A car swerves along a winding road, into a tunnel, where the headlights of a truck and the blare of its horn fade into a scene on the other side, where the car slows to a stop outside a bar, the “Cantina de Jesus”. A character gets out of the car, looks around, and enters the bar.
Inside is a warm restaurant, empty save for one man in a Hawaiian sweatshirt and shorts, sporting dreadlocks, a Jesus on vacation if you will. “My car won't start,” the driver says to Jesus, and Jesus says “That's okay, another one's coming.” They raise a glass of tequila shots, toast and drink, and an el camino pulls up. The driver bids farewell to Jesus, gets in the El Camino, and the car drives off into the sunset as Mexican music crescendos; we fade to white.
This was the final 'demo reel' for my time at Vancouver Film School. The subject matter was meant to be amusing, semi-spiritual, though apparently it 'offended' a few students in my puritanical corner of the world(never mind the hopeless sexual frustrations that so many other student films revealed). My time at VFS was an odd one, and I cannot say for certain that it was all positive; however it took my art into a better direction in my opinion, that of digital artwork, which I believe works better for purposes of distribution and dissemination.
The goal is and should always be, though, to never fall prey to simply using these 'technologies' simply because they are the cause du jour. If you're interested in my 'career' digital artworks, they can be found under other categories on this site.
2002






Untitled
An old highschool colleague contacted me, and after catching up on our journeys since graduation, asked me if I wanted to collaborate in an interdisciplinary project; where he, studying his master's degree in an American university, would provide music and I would create a time-based piece to it.

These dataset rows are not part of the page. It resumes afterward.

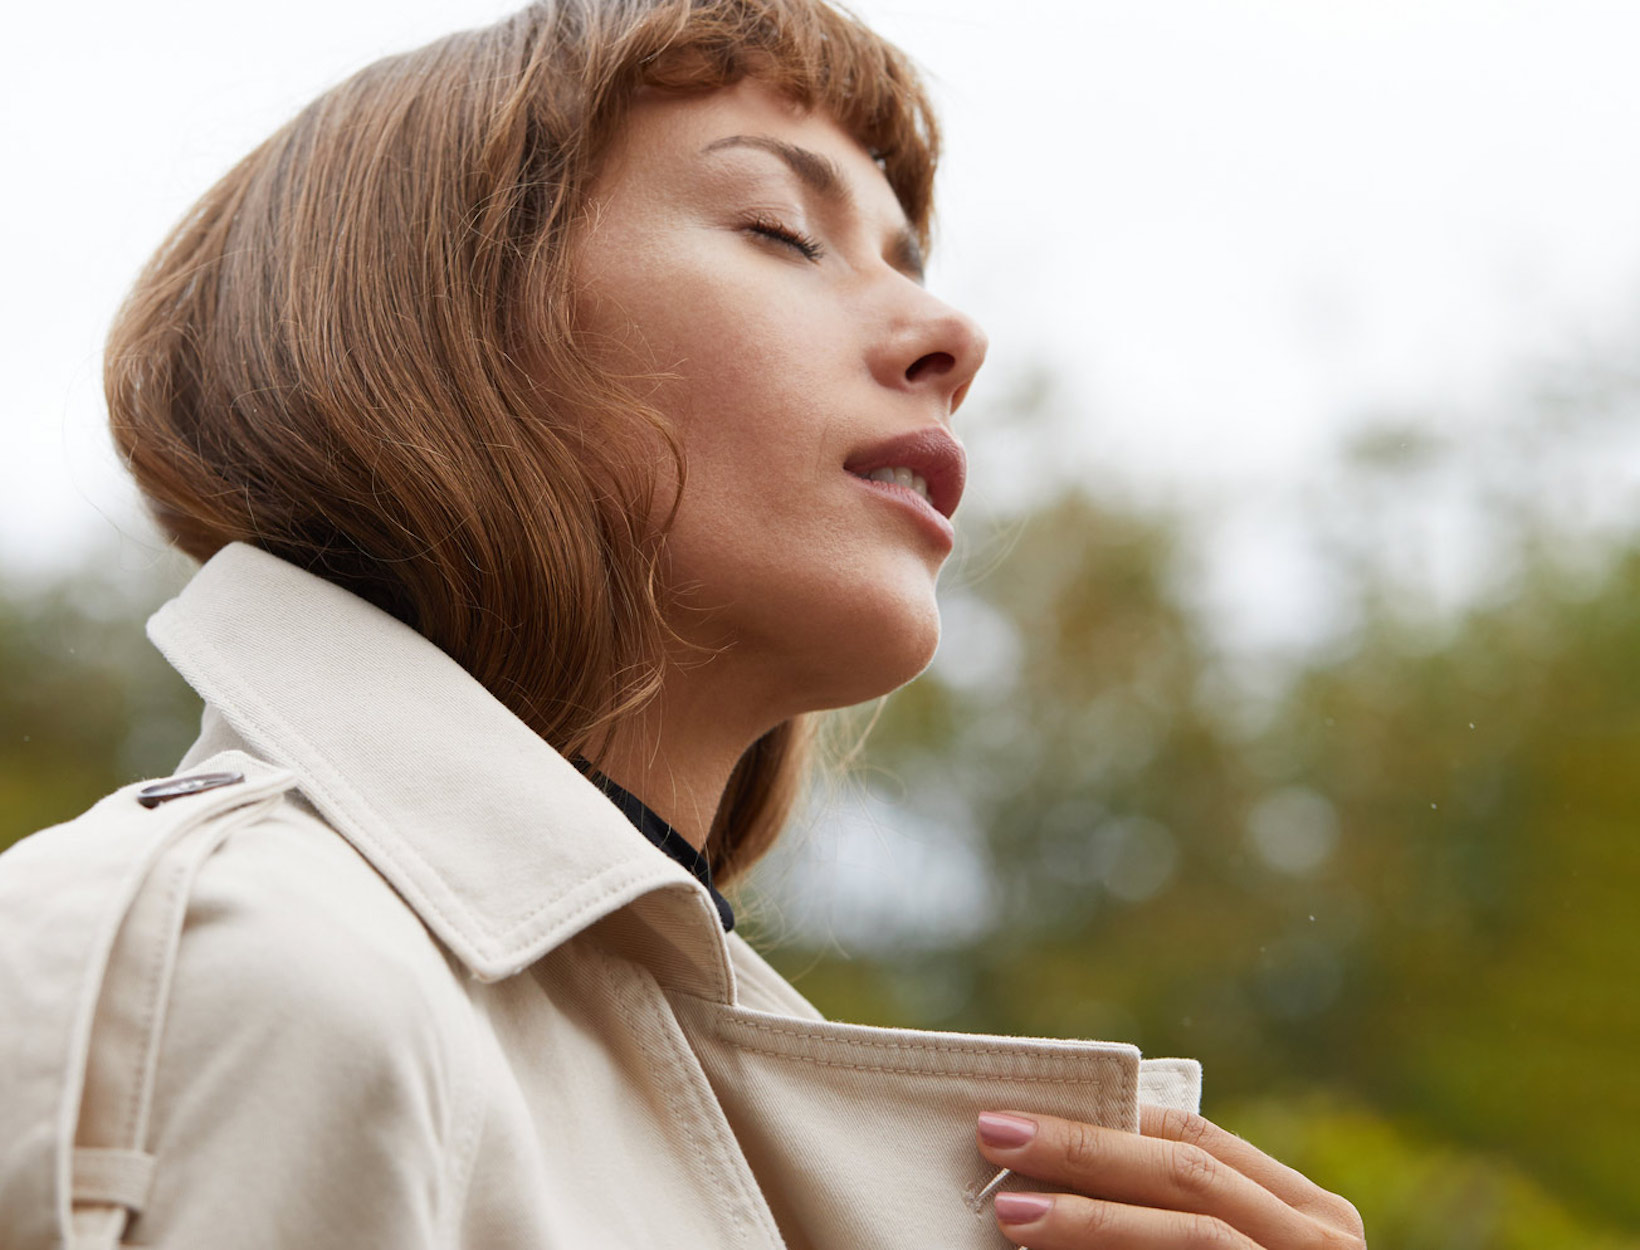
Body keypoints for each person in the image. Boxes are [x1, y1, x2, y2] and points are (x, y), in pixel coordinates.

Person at [0, 1, 1367, 1246]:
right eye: (781, 229)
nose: (954, 332)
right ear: (457, 335)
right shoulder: (242, 967)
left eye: (904, 256)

Set against Bach's Sonata II in A minor, first movement, and performed by Richard Dorfer, it is important to note that this piece was intended as a live piece, building on some of the things I learned in 1998 from my abstract-narrative film piece “A Film By”. The actual film was a computer-generated rendering of a destroyed city, church, town, and we move the camera through this scene, slowly, with the music. It was performed live on may 10th, 2002, in front of a massive audience of 15 people.
This film brings together some ancient ideas – such as the silent film era of live performers beside a film screen, with a 21st century twist of using 3D software and the two authors collaborating strictly through the internet up until the point that we met in Kent, Ohio. The pressure to complete on time was intense, as I was dealing with a five and a half minute piece of music, and thus computer rendering, and having to storyboard, model, animate, and render this in less than five months – along with correspond with the musician and make sure we were on the same wavelength, and provide him with an animatic beforehand so he could practice his own pacing to the film, since he was doing a violin solo.
Indeed, many lessons were learned, and it marked the first film done without institutional pressure - in other words, even though he was technically a grad student, I could no longer label my material 'student film' and make excuses. But of course, I'm still learning.